Sen. Joe Manchin (R-WV) absorbed a rare setback Tuesday night when his much-debated energy legislation was sliced from the final version of the 2023 National Defense Authorization Act (NDAA).

The West Virginia Democrat has long sought passage of his proposal to fast-track energy projects across the board. Its approval would also have meant the go-ahead for the delayed Mountain Valley natural gas pipeline that would benefit voters back home.

Blowback from both sides of the aisle resulted in the measure’s failure. This followed Manchin being forced in September to remove his bill from the government funding package to avoid a federal shutdown.

Specifically, the permitting process reform he pushed would have streamlined the environmental impact review procedures on the federal level. This would result in potentially vastly speeding up approval for fossil fuel and renewable energy projects.

Manchin chairs the influential Senate Energy and Natural Resources Committee. After the NDAA details were released Tuesday, he lashed out at the failure to include his measure in the final text.

The senator said that the omission “will have long-term consequences for our energy independence.” He further slammed his colleagues on both sides of the aisle in a statement declaring that the U.S. “energy infrastructure is under attack” and has “never been more threatened.”

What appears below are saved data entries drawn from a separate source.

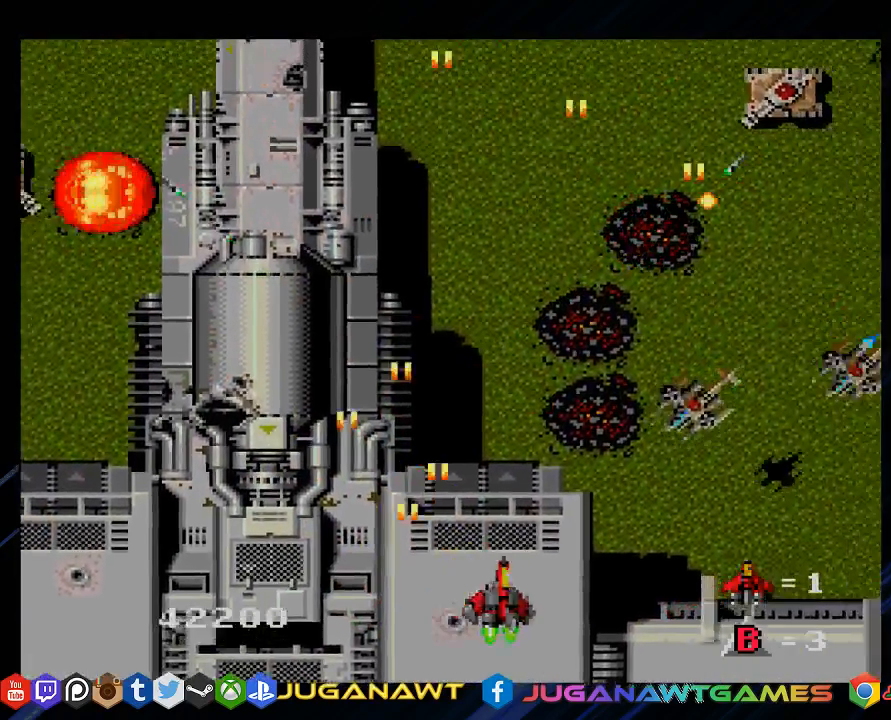
{"buttons": ["SQUARE", "DPAD_RIGHT"], "left_stick": "center", "right_stick": "center", "events": []}
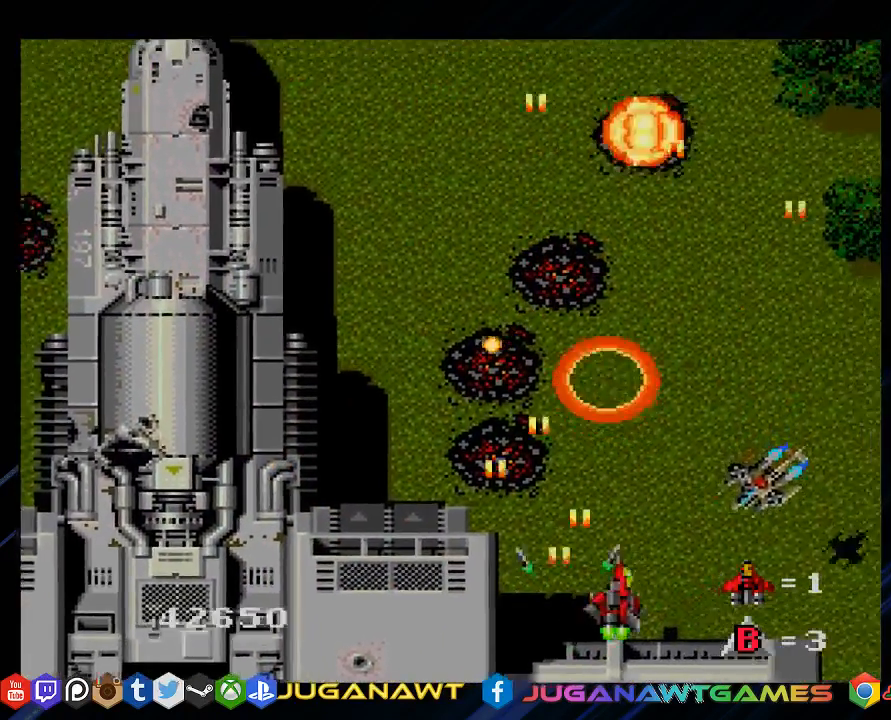
{"buttons": ["SQUARE", "DPAD_UP", "DPAD_LEFT"], "left_stick": "center", "right_stick": "center", "events": [[67, "DPAD_DOWN", "down"], [133, "DPAD_DOWN", "up"], [167, "DPAD_DOWN", "down"], [233, "DPAD_DOWN", "up"], [233, "DPAD_RIGHT", "up"], [400, "DPAD_LEFT", "down"], [400, "DPAD_UP", "down"]]}
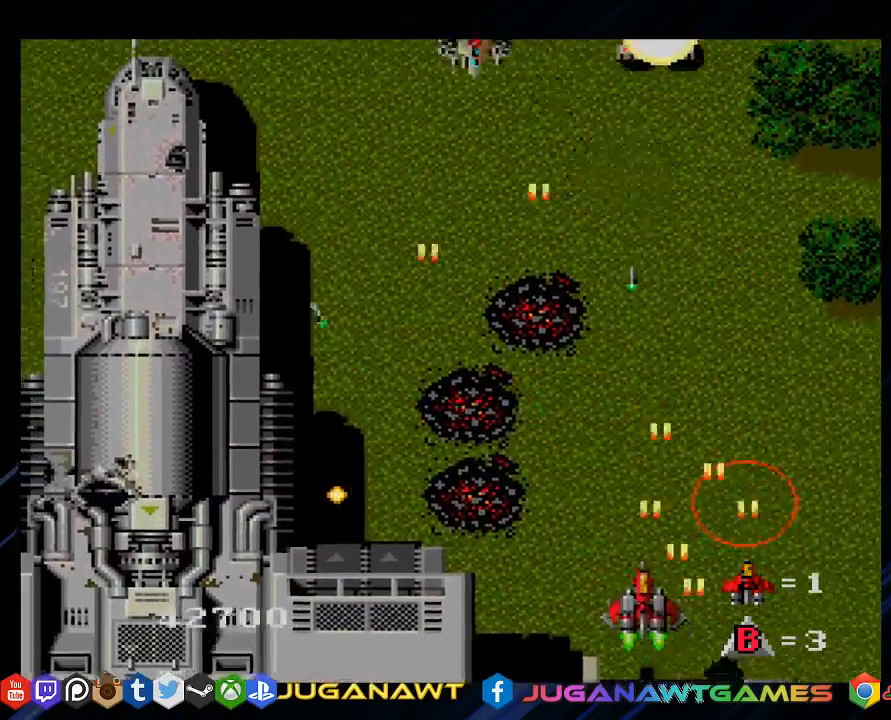
{"buttons": ["SQUARE", "DPAD_LEFT"], "left_stick": "center", "right_stick": "center", "events": [[350, "DPAD_UP", "up"]]}
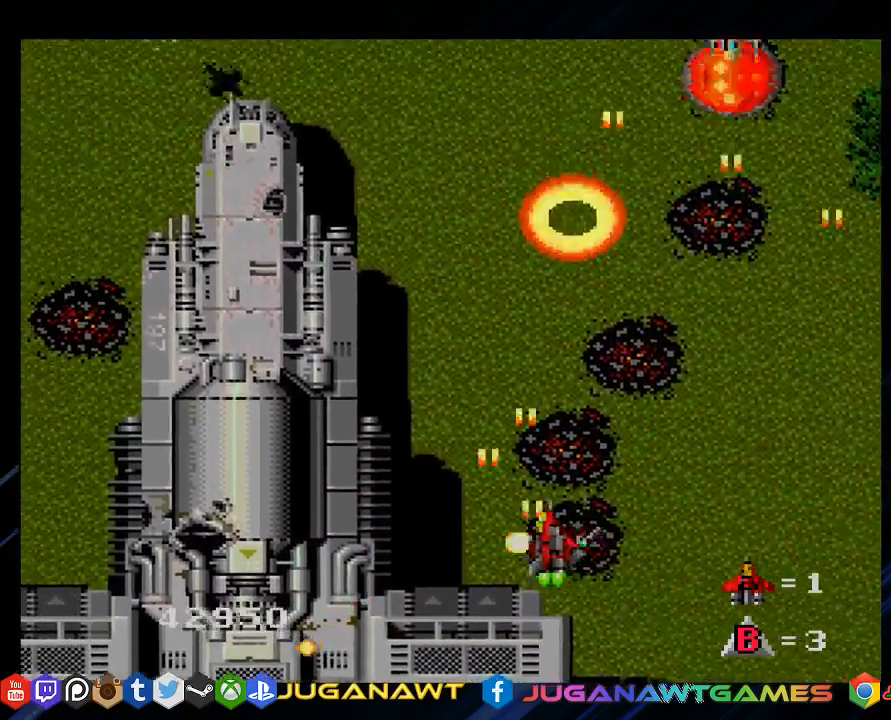
{"buttons": ["SQUARE", "DPAD_LEFT"], "left_stick": "center", "right_stick": "center", "events": [[250, "DPAD_DOWN", "down"], [483, "DPAD_DOWN", "up"]]}
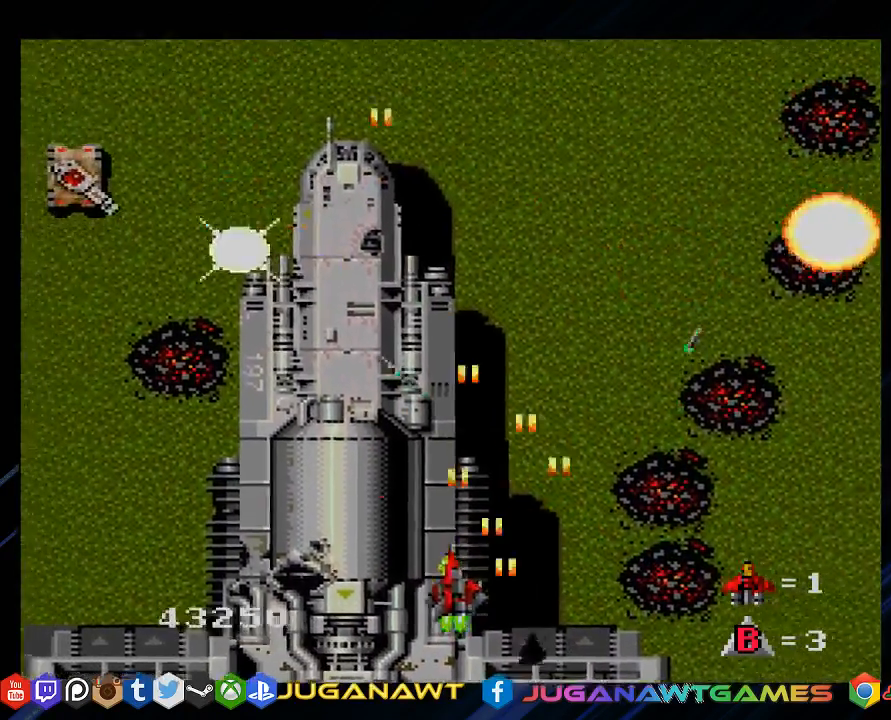
{"buttons": ["SQUARE", "DPAD_LEFT"], "left_stick": "center", "right_stick": "center", "events": []}
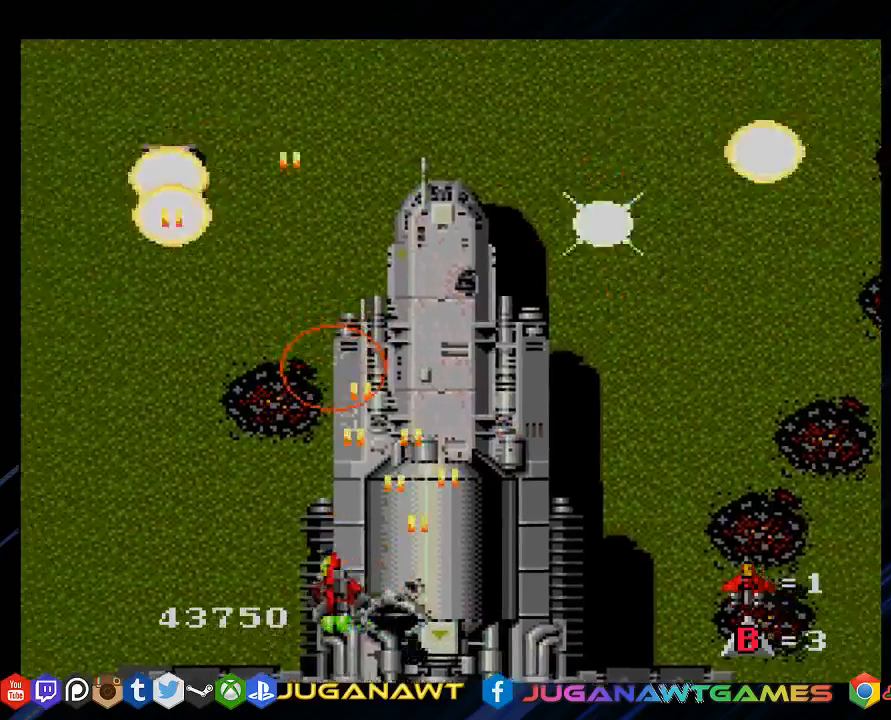
{"buttons": ["SQUARE", "DPAD_DOWN", "DPAD_RIGHT"], "left_stick": "center", "right_stick": "center", "events": [[50, "DPAD_UP", "down"], [350, "DPAD_UP", "up"], [383, "DPAD_DOWN", "down"], [383, "DPAD_LEFT", "up"], [400, "DPAD_RIGHT", "down"]]}
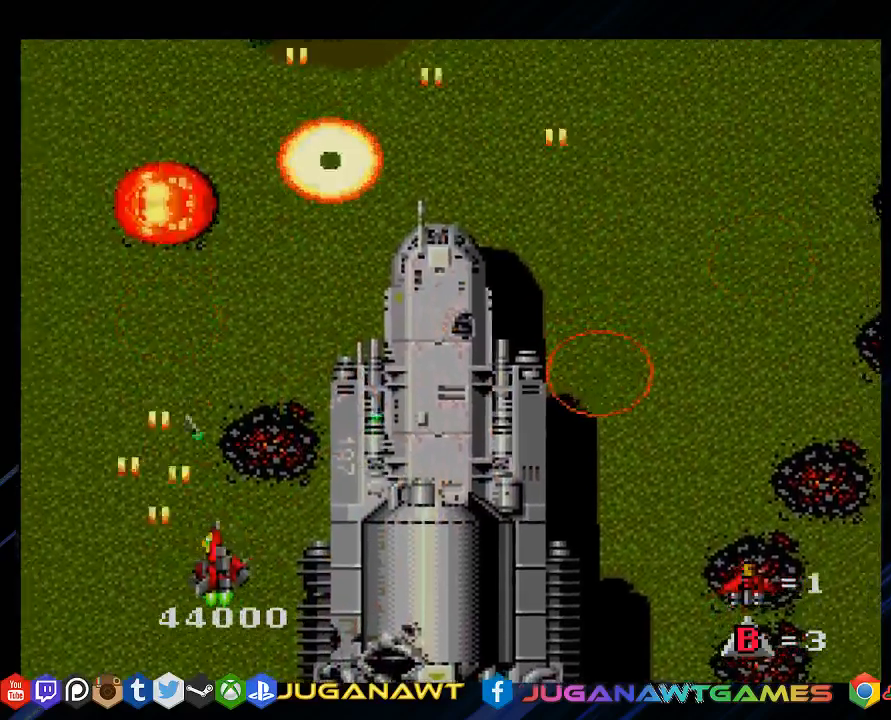
{"buttons": ["SQUARE", "DPAD_RIGHT"], "left_stick": "center", "right_stick": "center", "events": [[67, "DPAD_DOWN", "up"]]}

Manchin blamed “toxic tribal politics” for the measure not being included in the final defense bill and said it explains why voters hate Washington politics.

Part of the blame rests with his own party as numerous House progressives said they would stall the critical NDAA vote if his reforms were included. Members of both parties expressed their belief that the defense act was not the proper vehicle for the energy proposal.

One colleague, Rep. Jared Huffman (D-CA), said the grouping of fossil fuels and clean energy in the measure meant opposition for the party’s climate change initiatives. Other Democrats expressed their support for parts of Manchin’s bill — minus the benefits for the fossil fuel industry.

As for Republicans, many pushed for more aggressive reforms to the permitting process to streamline new projects. With control of the House coming in January, they will get their opportunity to fast-track progress in energy production and end reliance on unreliable foreign sources.